それだけはどれだけ歪でいようと理解できた。
「でもそんな気持ちの悪い自分でもあなたのために、そう、あなたのために全てを捧げることが出来る、そんなチャンスが逆に訪れたんです。だから私を、あなたの、アンナさんのために使って下さい。そうしてあなたという存在に私を刻んで下さい。重たくて酷い話だと思うんですけど、私、酷い女なので、何かがないと安心できないんです。それがあなたの心の傷になろうとも」
背筋が凍る様な愛をアンナは受け止める。
「だから、失敗して欲しくないんです。私が確実にあなたの傷となるためには確実にライザさんを不老不死の被験体として成功させなければなりません。そうするためには恐らく、私達は優しすぎます」
だから。
「驚嘆で記憶を作るだけではきっと届きません。服従でいらない感情を剥奪し、憧れで必要な感情を創り上げる。三つも力を過剰に発動させられるかは私にもわかりませんが、できなければ成功はせず、挫折し、後悔だけが残ります。だったら後悔してでも成功させましょう。私はそのためにあなたに人生を捧げます。文字通り、私の分まで幸せに生きて下さい」
まるで悪魔と契約しているような気分だった。
しかし、今はエカチェリーナなの気持ちに答えなければならないという思いとライザを生き返らせたいという思いが結びついていた。
「わかった」
アンナはそう答えるとエカチェリーナに微笑む。
「そして、安心しろ。誰もお前が酷い女だなんて覚えてない。お前自身でさえもだ。これが私から出来るあなたへの最大限の配慮だよ。ありがとう、エカチェリーナ。愛してあげられないけど、大好きよ」
「ズルいです、アンナさん」
血の契約ではなく、互いの唇を重ねることで固い約束とした。そして、合成人は作られ、ライザの復活に不必要な罪悪感といった計画の妨げになる感情は排除された結果、合理的な今の強大な武力を持ったロシアが生まれた。
◇◆◇◆
「まぁ、それも、あんたのせいで記憶に違和感が生じて解除されてしまったわけだけどね」
これが全てだとアンナは説明を終える。
全てを語った後の彼女の顔は少しだけ肩の荷が下りたように安らかだった。
「反吐が出る」
しかし、記憶を取り戻したアンナの全ての告発を受けて、誰もがその愛という名前を冠した知らない世界に何と言っていいかわからない状況の中、純だけが即座にそう発した。

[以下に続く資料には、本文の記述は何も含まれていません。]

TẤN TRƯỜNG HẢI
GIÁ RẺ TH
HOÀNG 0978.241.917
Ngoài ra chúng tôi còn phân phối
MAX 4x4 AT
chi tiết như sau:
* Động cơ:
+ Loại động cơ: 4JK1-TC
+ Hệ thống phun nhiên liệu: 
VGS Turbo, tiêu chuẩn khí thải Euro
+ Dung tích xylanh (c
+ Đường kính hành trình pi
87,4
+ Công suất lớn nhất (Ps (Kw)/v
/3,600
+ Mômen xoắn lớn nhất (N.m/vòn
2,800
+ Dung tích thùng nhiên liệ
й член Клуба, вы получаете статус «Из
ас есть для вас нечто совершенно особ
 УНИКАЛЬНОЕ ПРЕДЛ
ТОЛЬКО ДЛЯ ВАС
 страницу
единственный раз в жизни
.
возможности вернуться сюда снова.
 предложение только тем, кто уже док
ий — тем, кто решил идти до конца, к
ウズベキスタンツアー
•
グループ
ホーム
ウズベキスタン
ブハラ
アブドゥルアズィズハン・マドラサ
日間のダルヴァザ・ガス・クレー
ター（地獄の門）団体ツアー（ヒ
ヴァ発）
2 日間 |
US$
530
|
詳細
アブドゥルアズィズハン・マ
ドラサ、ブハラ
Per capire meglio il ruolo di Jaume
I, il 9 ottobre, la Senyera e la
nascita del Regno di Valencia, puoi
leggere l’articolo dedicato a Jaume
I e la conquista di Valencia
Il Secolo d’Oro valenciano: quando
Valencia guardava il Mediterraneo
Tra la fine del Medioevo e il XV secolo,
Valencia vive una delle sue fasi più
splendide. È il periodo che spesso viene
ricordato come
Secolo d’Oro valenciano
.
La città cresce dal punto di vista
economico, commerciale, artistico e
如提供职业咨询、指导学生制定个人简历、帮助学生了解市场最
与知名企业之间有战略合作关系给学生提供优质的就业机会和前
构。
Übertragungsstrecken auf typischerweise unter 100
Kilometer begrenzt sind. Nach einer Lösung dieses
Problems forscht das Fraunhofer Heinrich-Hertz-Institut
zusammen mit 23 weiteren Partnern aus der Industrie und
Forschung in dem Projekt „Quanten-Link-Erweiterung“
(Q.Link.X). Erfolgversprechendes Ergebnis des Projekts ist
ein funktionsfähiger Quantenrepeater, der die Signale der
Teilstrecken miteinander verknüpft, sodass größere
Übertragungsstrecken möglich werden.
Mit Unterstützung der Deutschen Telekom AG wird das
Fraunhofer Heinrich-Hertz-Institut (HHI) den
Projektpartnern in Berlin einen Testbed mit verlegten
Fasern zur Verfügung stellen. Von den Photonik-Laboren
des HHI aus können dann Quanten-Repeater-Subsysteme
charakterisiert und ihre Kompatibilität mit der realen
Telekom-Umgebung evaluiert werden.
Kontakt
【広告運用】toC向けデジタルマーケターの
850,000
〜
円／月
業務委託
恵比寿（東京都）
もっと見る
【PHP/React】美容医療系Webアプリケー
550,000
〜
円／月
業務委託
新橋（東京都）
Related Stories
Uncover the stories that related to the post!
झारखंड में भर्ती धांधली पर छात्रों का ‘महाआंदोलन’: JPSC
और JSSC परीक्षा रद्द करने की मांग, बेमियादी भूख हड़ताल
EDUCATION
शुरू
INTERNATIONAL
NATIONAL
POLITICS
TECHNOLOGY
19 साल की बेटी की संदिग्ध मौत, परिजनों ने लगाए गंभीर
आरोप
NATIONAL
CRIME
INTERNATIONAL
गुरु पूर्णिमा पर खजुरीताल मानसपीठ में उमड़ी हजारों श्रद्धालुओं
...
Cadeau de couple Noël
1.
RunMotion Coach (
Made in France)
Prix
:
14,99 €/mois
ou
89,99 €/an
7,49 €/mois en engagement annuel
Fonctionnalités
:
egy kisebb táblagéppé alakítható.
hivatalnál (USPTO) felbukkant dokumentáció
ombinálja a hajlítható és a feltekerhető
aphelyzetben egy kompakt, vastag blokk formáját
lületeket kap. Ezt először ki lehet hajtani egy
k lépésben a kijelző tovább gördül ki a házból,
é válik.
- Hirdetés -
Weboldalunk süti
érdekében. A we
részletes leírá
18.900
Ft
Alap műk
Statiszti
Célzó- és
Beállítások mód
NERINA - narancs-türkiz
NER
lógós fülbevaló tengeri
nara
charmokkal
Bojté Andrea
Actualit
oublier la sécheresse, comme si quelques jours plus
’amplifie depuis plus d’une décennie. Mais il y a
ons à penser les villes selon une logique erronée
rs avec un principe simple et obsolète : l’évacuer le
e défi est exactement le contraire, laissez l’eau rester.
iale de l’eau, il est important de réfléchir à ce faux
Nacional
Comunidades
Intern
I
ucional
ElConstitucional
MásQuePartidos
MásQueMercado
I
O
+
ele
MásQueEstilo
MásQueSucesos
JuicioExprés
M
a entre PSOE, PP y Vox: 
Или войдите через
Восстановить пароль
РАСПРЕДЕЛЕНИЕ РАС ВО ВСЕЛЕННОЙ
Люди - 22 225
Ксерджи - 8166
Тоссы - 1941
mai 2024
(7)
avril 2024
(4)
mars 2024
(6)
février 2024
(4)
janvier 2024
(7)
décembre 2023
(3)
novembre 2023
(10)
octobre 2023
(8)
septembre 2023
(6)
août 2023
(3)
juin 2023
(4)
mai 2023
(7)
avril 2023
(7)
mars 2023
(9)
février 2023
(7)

「そんなことのために、これだけ大掛かりなことをしたっていうのかよ。この世界の、俺の知る恋愛はどれもこれも歪で気持ち悪い。愛があればどんなことでも美学として昇華できるとでも言いたいのかよ。実に、実に……不愉か……」
しかし、純の言葉は途中で途切れる。否定、罵倒、拒絶。
純にとっても、理解できないおもしろくなかったものを全否定する口上に酔ったこの時ばかりは、周囲の、特に【雨喜びの幻想】に対処できなかったのだ。
「恋も知らないお前にそれを言う資格はないわ」
友香が手にし、ふらつく足で振りかぶった手に持たれたナイフが純の心臓付近を背後から刺したのだ。
「マジ……かよ」
純が前のめりに顔面から倒れ、その場に血溜まりが広がるのだった。恋の番人がここで狂気を爆発させるのだった。